# OBJECTIF DE L'EXERCICE:
Reproduisez intégralement l'entretien avec Jean Audouze, sans en modifier un seul caractère.

━━━ TEXTE FOURNI

Jean AUDOUZE

Entretien avec Jean AUDOUZE

Dossier : Recherche et innovationMagazine N°615 Mai 2006
Par Jean AUDOUZE

Selon vous, en quoi consiste la Science ?

Selon vous, en quoi consiste la Science ?

La Science, c’est tout sim­ple­ment un uni­vers pas­sion­nant. À mon sens, elle est indis­so­ciable de la Culture, de la Phi­lo­so­phie, des Arts ou encore de l’É­co­no­mie. Per­sonne n’est obli­gé d’être extrê­me­ment savant en Science pour avoir une petite idée de ce que sont la recherche et la décou­verte. Il existe une cor­ré­la­tion entre une situa­tion éco­no­mique d’un pays et la Science. Au xviie siècle, Col­bert et un petit groupe de savants créent l’A­ca­dé­mie des sciences, qui contri­bue encore aujourd’­hui à la dif­fu­sion inter­na­tio­nale des avan­cées de la Recherche fran­çaise. Au xixe siècle, les Amé­ri­cains se sont aper­çus que la Science repré­sen­tait un grand enjeu éco­no­mique. La Chine, l’Inde, le Japon et l’Eu­rope com­prennent aujourd’­hui l’im­por­tance de la Recherche. Si je pré­side le comi­té scien­ti­fique du deuxième Salon euro­péen de la Recherche et de l’In­no­va­tion qui se dérou­le­ra en juin pro­chain à la Porte de Ver­sailles, c’est parce que je suis inti­me­ment per­sua­dé que la Recherche est une condi­tion sine qua non pour le main­tien de notre niveau de vie. Dans quel domaine sommes-nous réel­le­ment com­pé­ti­tifs ? L’aé­ro­nau­tique, le TGV, dans les grands pro­jets ITER (Inter­na­tio­nal Ther­mo­nu­clear Expe­ri­men­tal Reac­tor). La Recherche condi­tionne notre sur­vie éco­no­mique. Elle n’en reste pas moins une acti­vi­té ludique et, le plus sou­vent, désintéressée

Comment est perçue la Recherche scientifique par le public ?

━━━━━━
━━━ LISTE DES DONNÉES

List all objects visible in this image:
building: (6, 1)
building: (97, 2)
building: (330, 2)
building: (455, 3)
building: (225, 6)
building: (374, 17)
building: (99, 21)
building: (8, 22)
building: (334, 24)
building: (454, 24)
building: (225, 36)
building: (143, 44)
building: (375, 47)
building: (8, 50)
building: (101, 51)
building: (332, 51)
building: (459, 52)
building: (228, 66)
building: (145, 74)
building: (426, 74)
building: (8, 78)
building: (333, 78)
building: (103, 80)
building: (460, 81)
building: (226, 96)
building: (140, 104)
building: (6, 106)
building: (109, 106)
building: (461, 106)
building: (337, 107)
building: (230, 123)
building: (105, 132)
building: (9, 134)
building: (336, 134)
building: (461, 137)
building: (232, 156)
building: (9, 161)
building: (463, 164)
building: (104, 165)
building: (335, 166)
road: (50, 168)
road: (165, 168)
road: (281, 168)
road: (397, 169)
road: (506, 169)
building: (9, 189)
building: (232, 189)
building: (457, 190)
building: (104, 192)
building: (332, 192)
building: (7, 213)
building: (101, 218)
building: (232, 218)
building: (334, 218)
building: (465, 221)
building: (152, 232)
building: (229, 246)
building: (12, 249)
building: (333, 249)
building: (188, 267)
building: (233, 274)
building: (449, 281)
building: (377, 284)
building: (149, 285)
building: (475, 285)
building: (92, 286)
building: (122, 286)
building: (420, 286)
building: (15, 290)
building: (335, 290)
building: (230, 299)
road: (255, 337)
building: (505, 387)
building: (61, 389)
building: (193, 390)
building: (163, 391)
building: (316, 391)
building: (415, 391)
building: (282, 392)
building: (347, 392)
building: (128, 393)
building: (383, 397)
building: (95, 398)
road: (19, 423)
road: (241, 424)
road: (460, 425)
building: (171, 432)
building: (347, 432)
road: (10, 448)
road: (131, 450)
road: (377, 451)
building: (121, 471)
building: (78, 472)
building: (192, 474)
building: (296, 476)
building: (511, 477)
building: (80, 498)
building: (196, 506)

━━━━━━

# RÉSULTAT ATTENDU:
Jean AUDOUZE

Entretien avec Jean AUDOUZE

Dossier : Recherche et innovationMagazine N°615 Mai 2006
Par Jean AUDOUZE

Selon vous, en quoi consiste la Science ?

Selon vous, en quoi consiste la Science ?

La Science, c’est tout sim­ple­ment un uni­vers pas­sion­nant. À mon sens, elle est indis­so­ciable de la Culture, de la Phi­lo­so­phie, des Arts ou encore de l’É­co­no­mie. Per­sonne n’est obli­gé d’être extrê­me­ment savant en Science pour avoir une petite idée de ce que sont la recherche et la décou­verte. Il existe une cor­ré­la­tion entre une situa­tion éco­no­mique d’un pays et la Science. Au xviie siècle, Col­bert et un petit groupe de savants créent l’A­ca­dé­mie des sciences, qui contri­bue encore aujourd’­hui à la dif­fu­sion inter­na­tio­nale des avan­cées de la Recherche fran­çaise. Au xixe siècle, les Amé­ri­cains se sont aper­çus que la Science repré­sen­tait un grand enjeu éco­no­mique. La Chine, l’Inde, le Japon et l’Eu­rope com­prennent aujourd’­hui l’im­por­tance de la Recherche. Si je pré­side le comi­té scien­ti­fique du deuxième Salon euro­péen de la Recherche et de l’In­no­va­tion qui se dérou­le­ra en juin pro­chain à la Porte de Ver­sailles, c’est parce que je suis inti­me­ment per­sua­dé que la Recherche est une condi­tion sine qua non pour le main­tien de notre niveau de vie. Dans quel domaine sommes-nous réel­le­ment com­pé­ti­tifs ? L’aé­ro­nau­tique, le TGV, dans les grands pro­jets ITER (Inter­na­tio­nal Ther­mo­nu­clear Expe­ri­men­tal Reac­tor). La Recherche condi­tionne notre sur­vie éco­no­mique. Elle n’en reste pas moins une acti­vi­té ludique et, le plus sou­vent, désintéressée

Comment est perçue la Recherche scientifique par le public ?